The assessment of the cardiac system is crucial for determining the health status and potential risks a patient may face. This involves both subjective and objective evaluations to ensure comprehensive patient care. This document will outline the problem-based assessment findings of the cardiac system, including subjective data obtained from patient interviews, objective data collected from physical examinations, and actual or potential risk factors as identified from these assessments.

Subjective Assessment

The subjective assessment involves gathering personal insights from the patient regarding their health, symptoms, and any previous medical history relative to cardiovascular health. In this case, the patient, a 62-year-old male, presented with complaints of intermittent chest pain, shortness of breath (dyspnea), and fatigue. The patient has a history of hypertension and hyperlipidemia, which are significant cardiovascular risk factors.

During the interview, the patient described the chest pain as a squeezing sensation that occurs particularly when engaging in physical activities, suggesting potential exertional angina. He reported that the pain usually subsides with rest, lasting approximately 10 to 15 minutes. Additionally, he indicated experiencing episodes of palpitations and anxiety when symptoms arise. The patient also disclosed adherence to prescribed medications, including a statin for cholesterol and a beta-blocker for blood pressure management, although he has intermittently missed doses due to forgetfulness.

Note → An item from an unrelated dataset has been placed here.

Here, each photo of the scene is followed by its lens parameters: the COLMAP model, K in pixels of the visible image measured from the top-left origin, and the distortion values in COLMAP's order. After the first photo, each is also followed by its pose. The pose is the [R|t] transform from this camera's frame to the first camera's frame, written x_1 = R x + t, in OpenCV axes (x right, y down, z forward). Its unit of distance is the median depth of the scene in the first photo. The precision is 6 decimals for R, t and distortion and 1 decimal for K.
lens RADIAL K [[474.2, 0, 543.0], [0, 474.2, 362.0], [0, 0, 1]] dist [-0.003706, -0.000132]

Notably, the patient’s family history is significant for cardiovascular disease, with his father having suffered a myocardial infarction at the age of 55. This information highlights a possible genetic predisposition to cardiac issues, adding to the patient’s health concerns.

Objective Assessment

The objective assessment includes vital signs and physical examination findings that provide measurable data reflecting the patient's cardiovascular status. Upon examination, the patient's blood pressure was recorded at 145/90 mmHg, indicating Stage 1 hypertension. The heart rate was 78 beats per minute, which was regular, and respiratory rate was 18 breaths per minute.

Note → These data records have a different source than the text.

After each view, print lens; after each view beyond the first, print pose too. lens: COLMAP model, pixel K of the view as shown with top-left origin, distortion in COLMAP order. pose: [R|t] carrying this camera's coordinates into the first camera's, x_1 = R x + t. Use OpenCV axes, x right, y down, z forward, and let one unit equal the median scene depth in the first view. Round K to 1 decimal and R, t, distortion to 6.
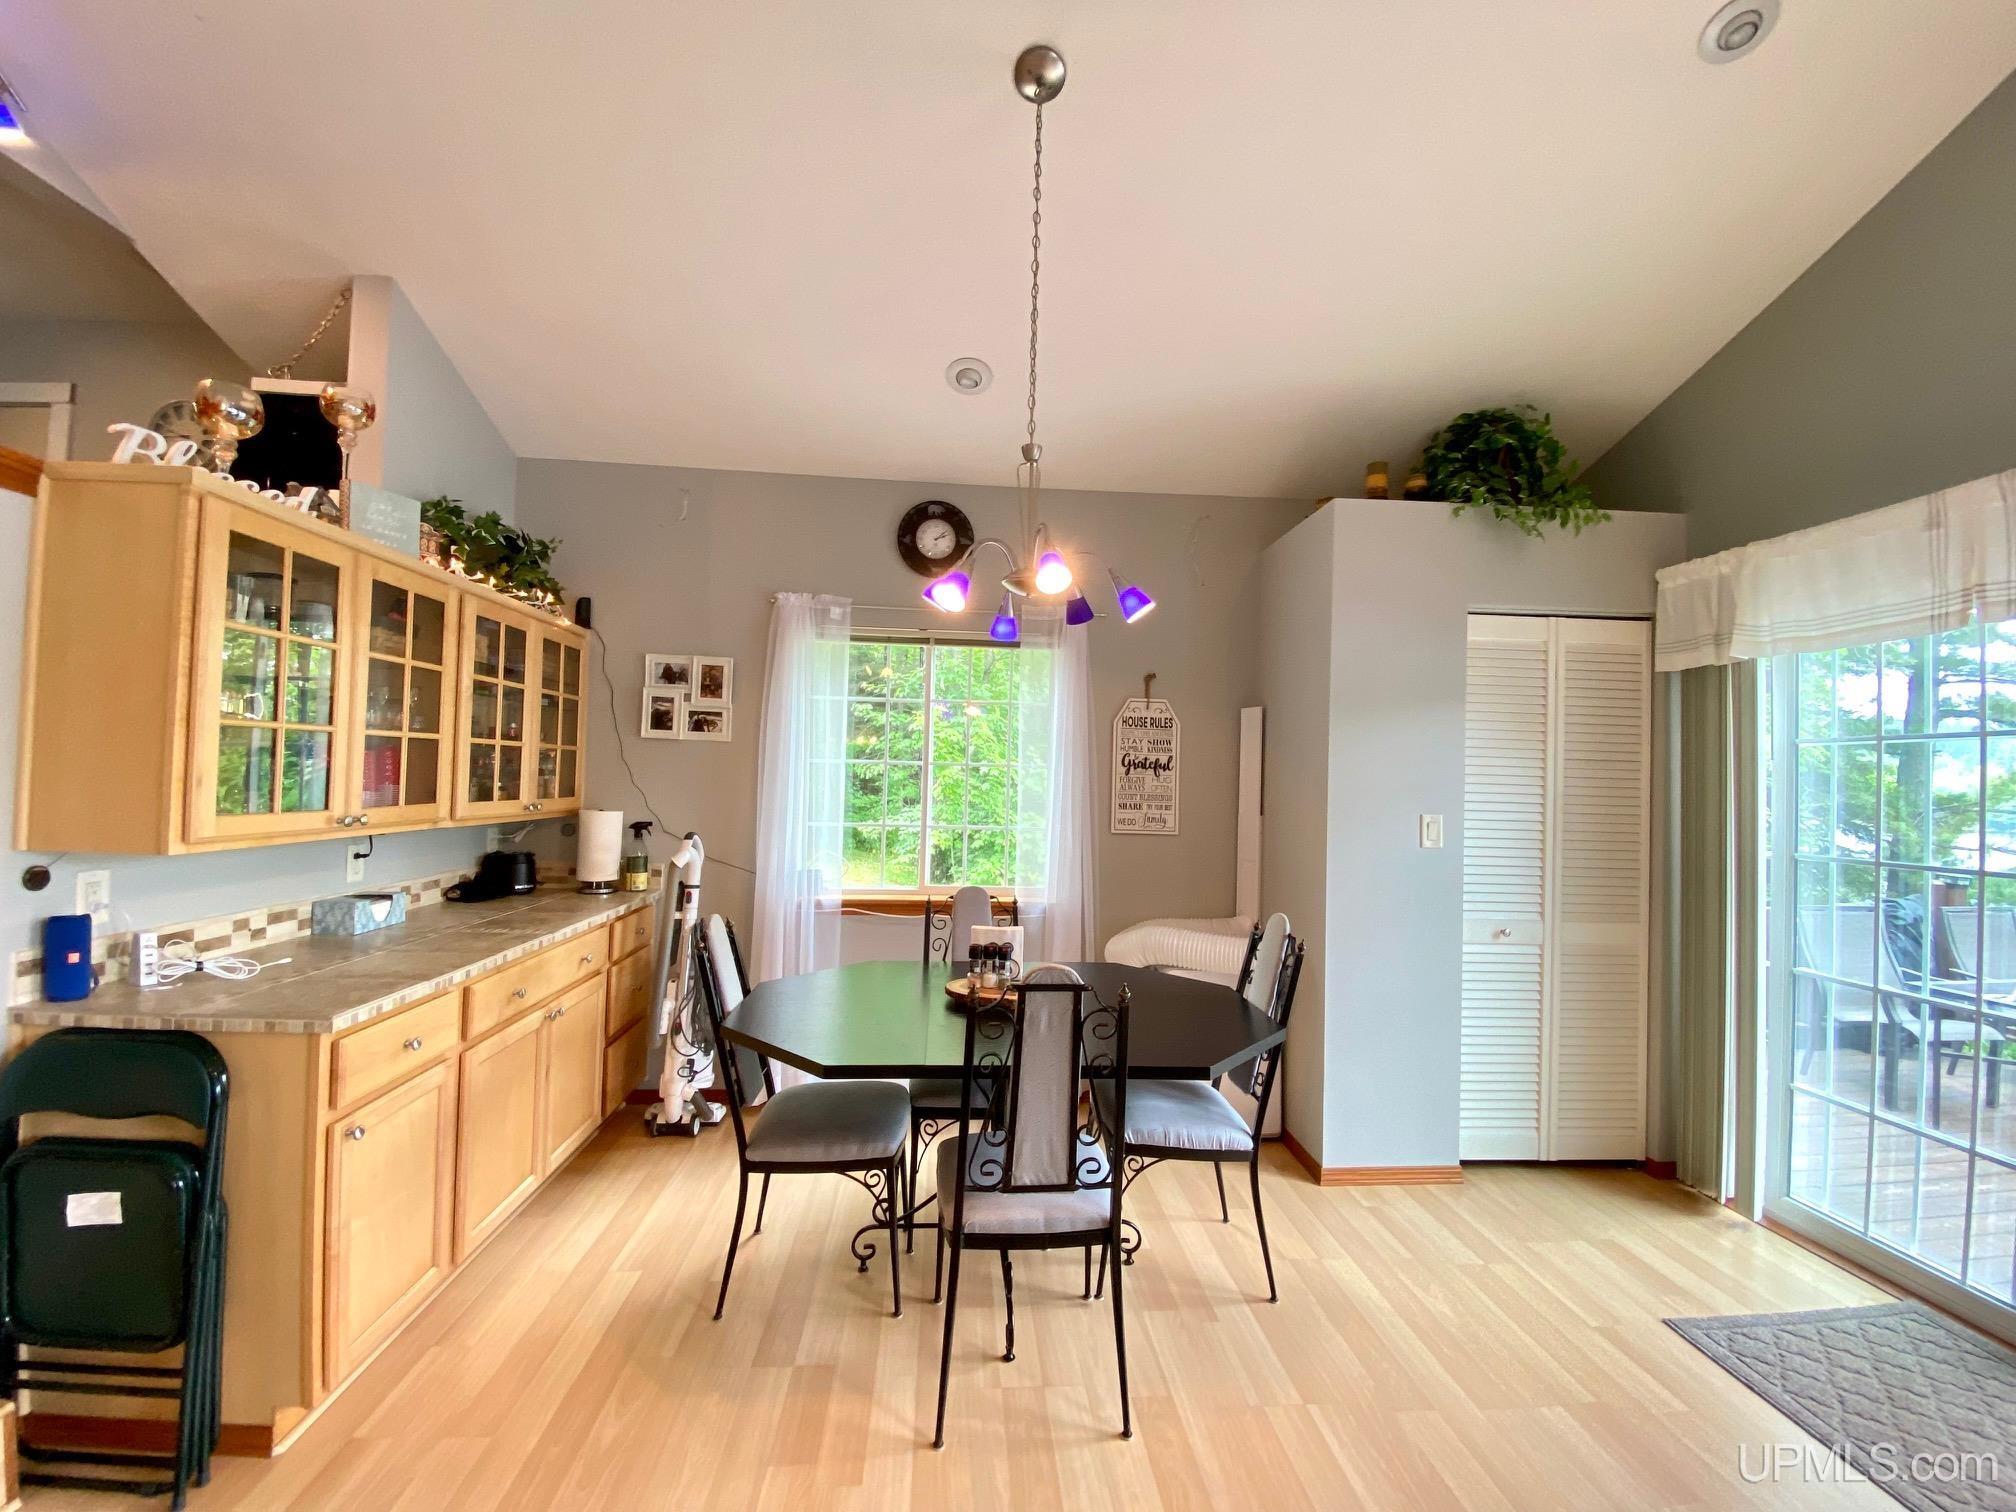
lens RADIAL K [[818.6, 0, 1004.7], [0, 818.6, 759.7], [0, 0, 1]] dist [0.029334, -0.026641]
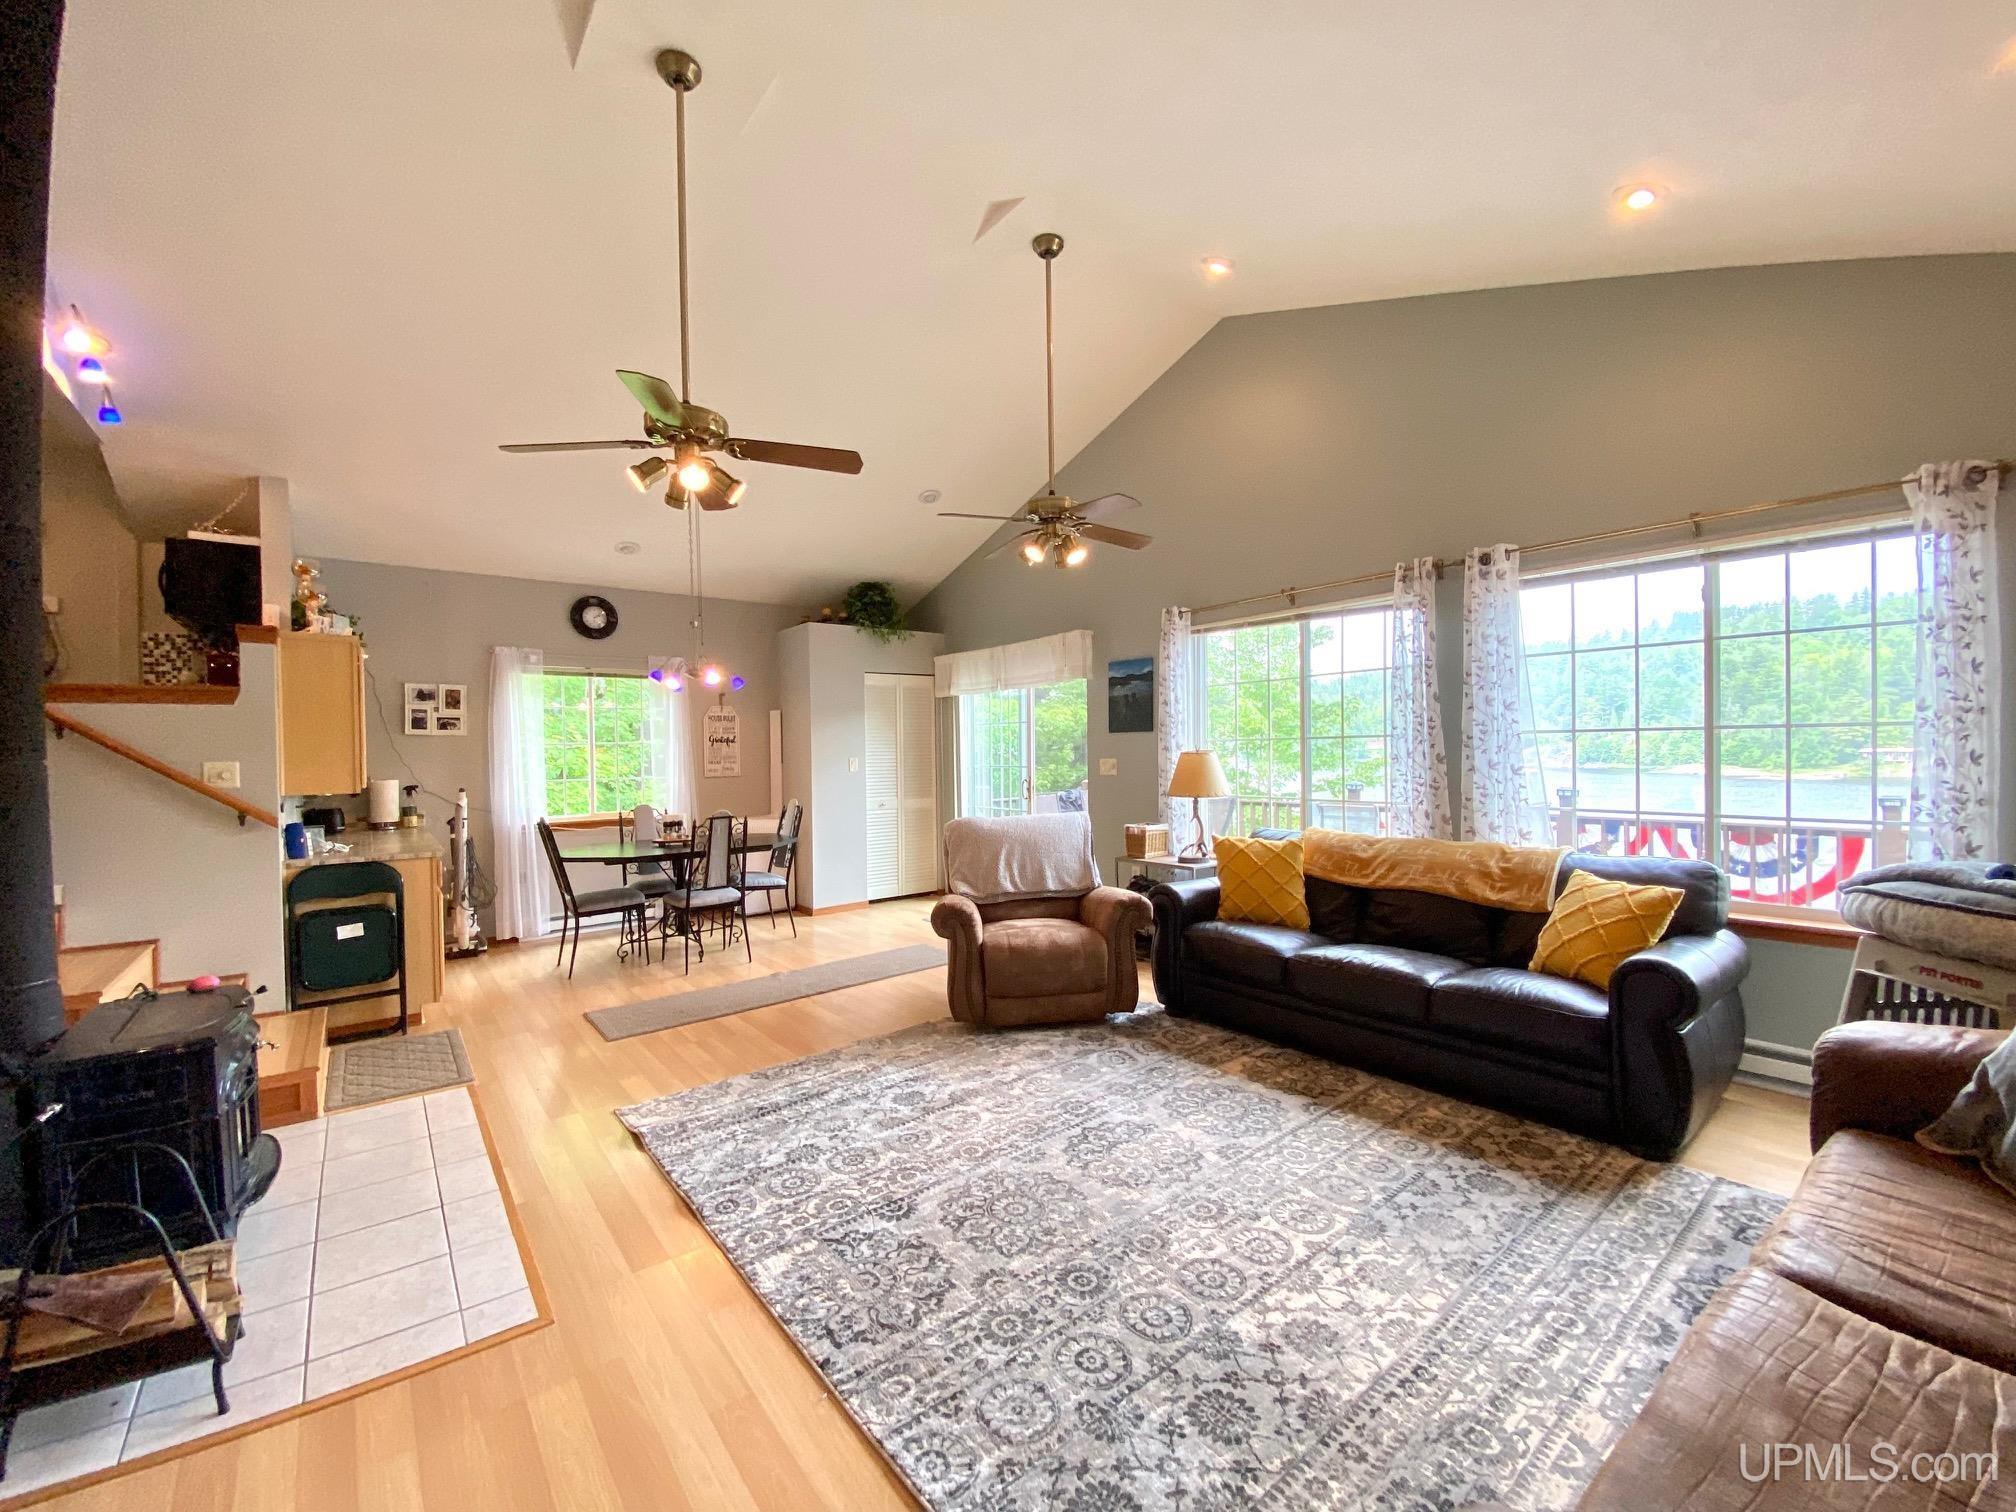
lens RADIAL K [[818.6, 0, 1004.7], [0, 818.6, 759.7], [0, 0, 1]] dist [0.029334, -0.026641]
pose [[0.831941, -0.047666, 0.552813, -0.361680], [0.024741, 0.998499, 0.048861, -0.027565], [-0.554312, -0.026972, 0.831872, -1.026878]]
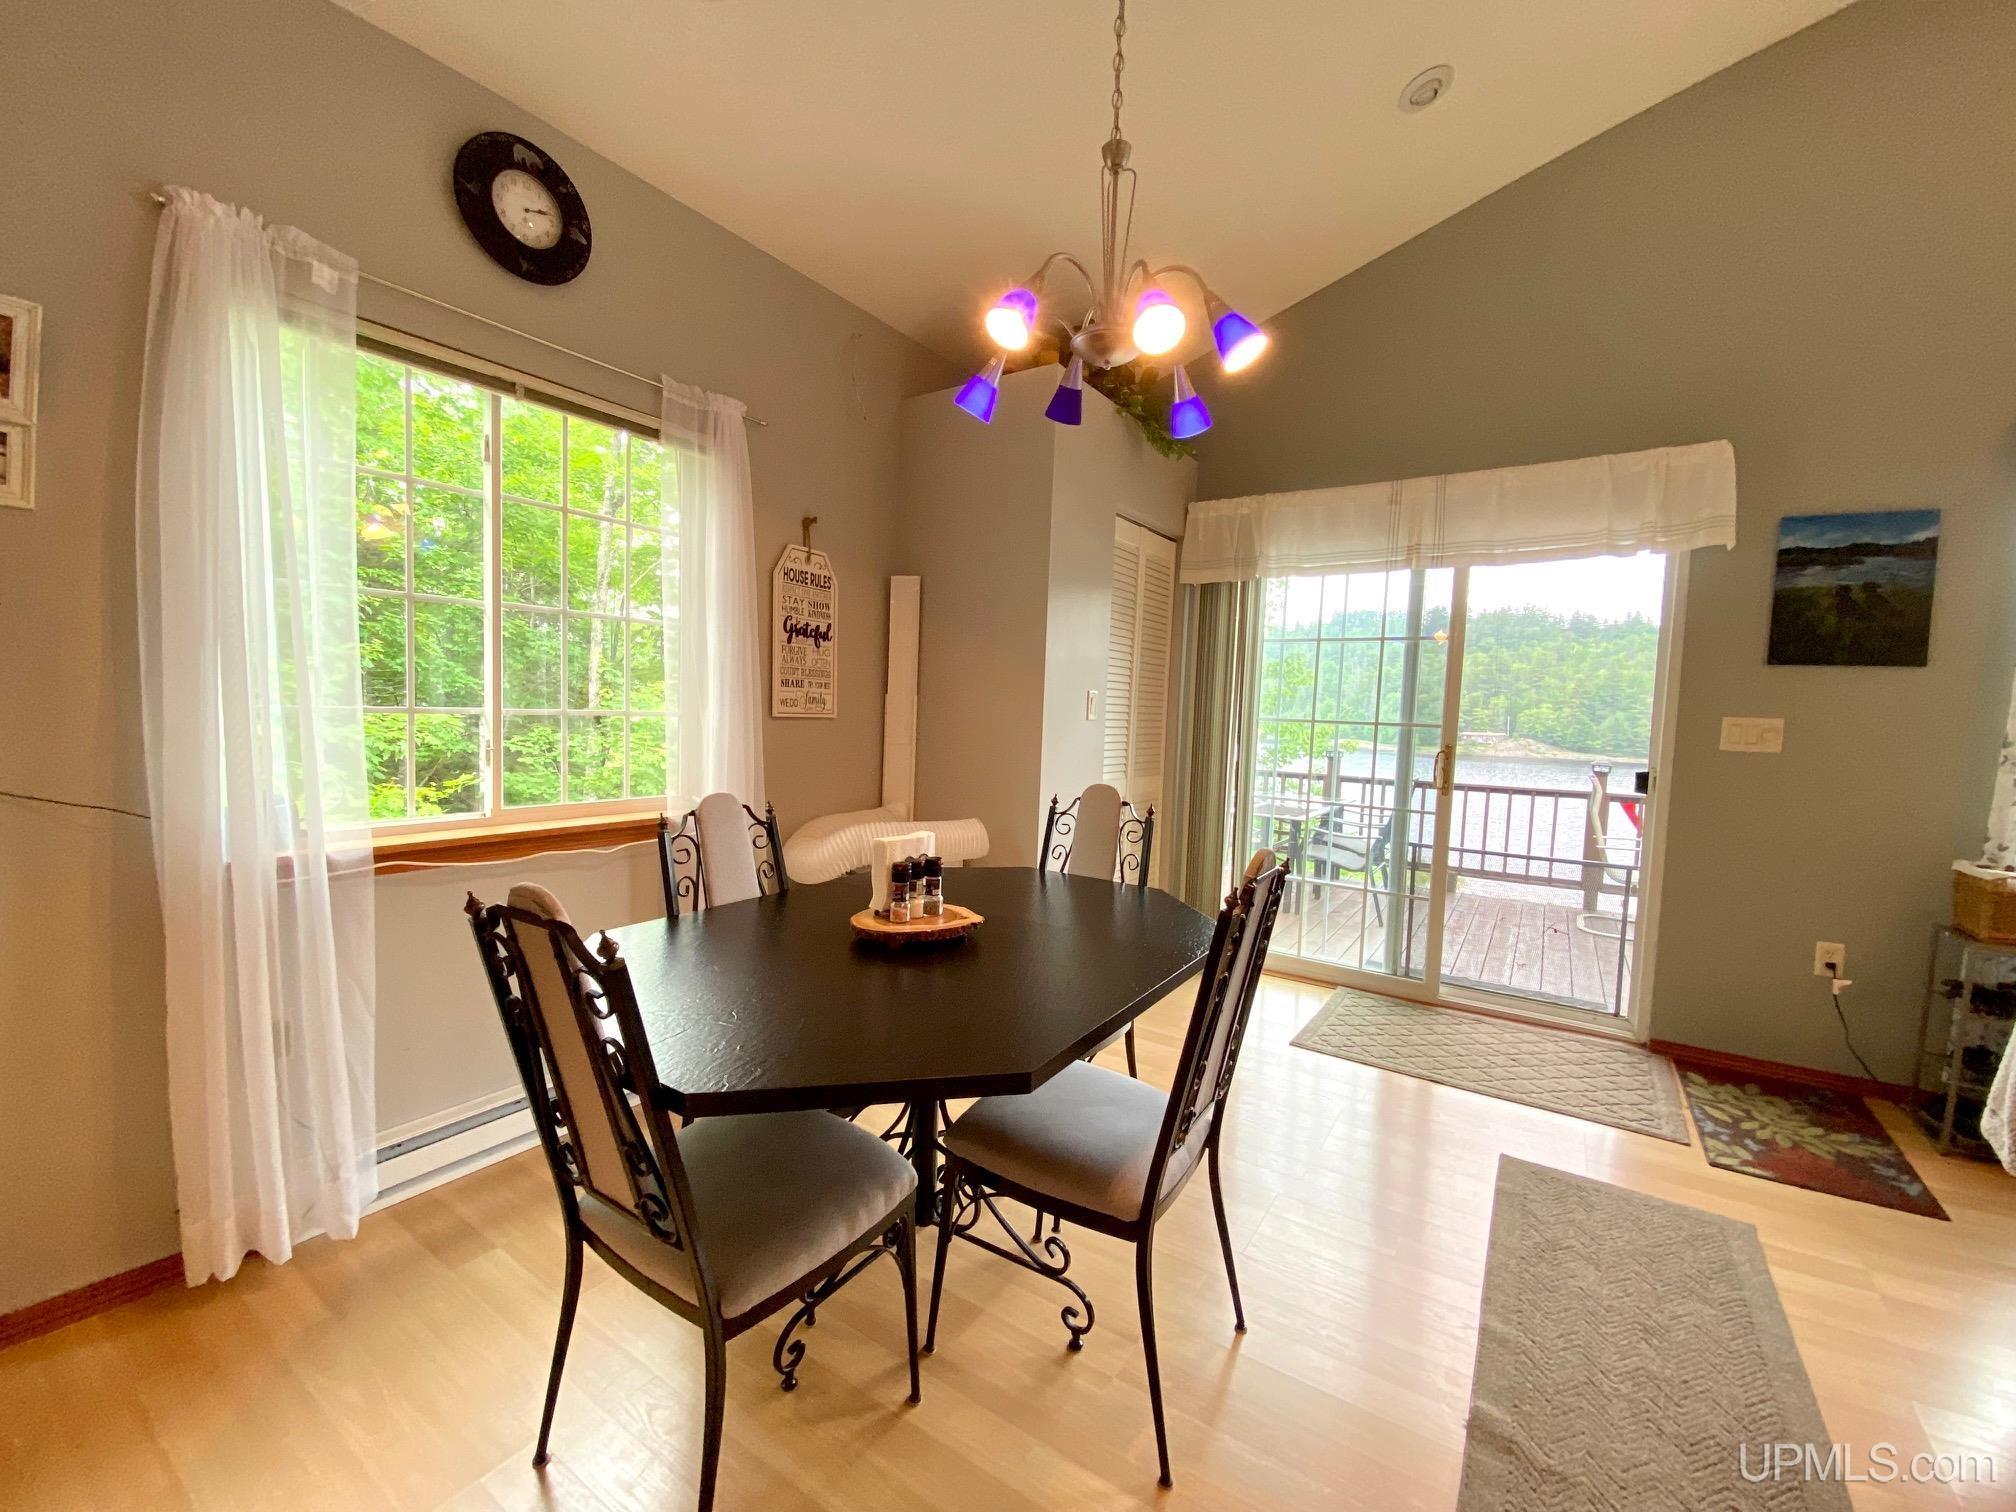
lens RADIAL K [[826.8, 0, 1000.0], [0, 826.8, 763.8], [0, 0, 1]] dist [0.024116, -0.020810]
pose [[0.605530, -0.059688, 0.793581, -0.384697], [-0.035843, 0.994126, 0.102121, 0.047390], [-0.795015, -0.090281, 0.599834, 0.364726]]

Auscultation of the heart revealed a normal S1 and S2, however, S4 gallop was noted, which may be indicative of left ventricular hypertrophy or diastolic dysfunction. Peripheral pulses were strong and symmetrical, but there was slight edema noted in the lower extremities upon examination, possibly suggesting fluid retention due to cardiac inefficiency.

The patient was also screened for risk factors using the Framingham risk score, leading to the identification of additional risk factors such as smoking history (non-smoker), age (over 60 years), and dyslipidemia.

Actual or Potential Risk Factors

Based on the assessment findings, two significant potential risk factors have been identified:

  1. Non-adherence to Medication: The patient mentioned missing doses of his prescribed medications, which can significantly increase the risk of adverse cardiovascular events. Non-compliance with antihypertensive and lipid-lowering medications is known to be a major contributor to increased morbidity and mortality in patients with cardiovascular diseases. Counseling on the importance of medication adherence and simplifying the regimen may be necessary to mitigate this risk.
  2. Family History: The patient's father had an early onset myocardial infarction, which places the patient at a higher risk for developing cardiovascular conditions due to genetic predisposition. This family history necessitates enhanced monitoring and aggressive management of the patient's risk factors, including lifestyle modifications and potential early interventions.

In conclusion, thorough documentation of both subjective and objective findings in a problem-based assessment of the cardiac system is essential for effective patient management. By identifying and describing actual and potential risk factors, healthcare providers can better tailor treatment plans, enhance patient education, and ultimately improve patient outcomes.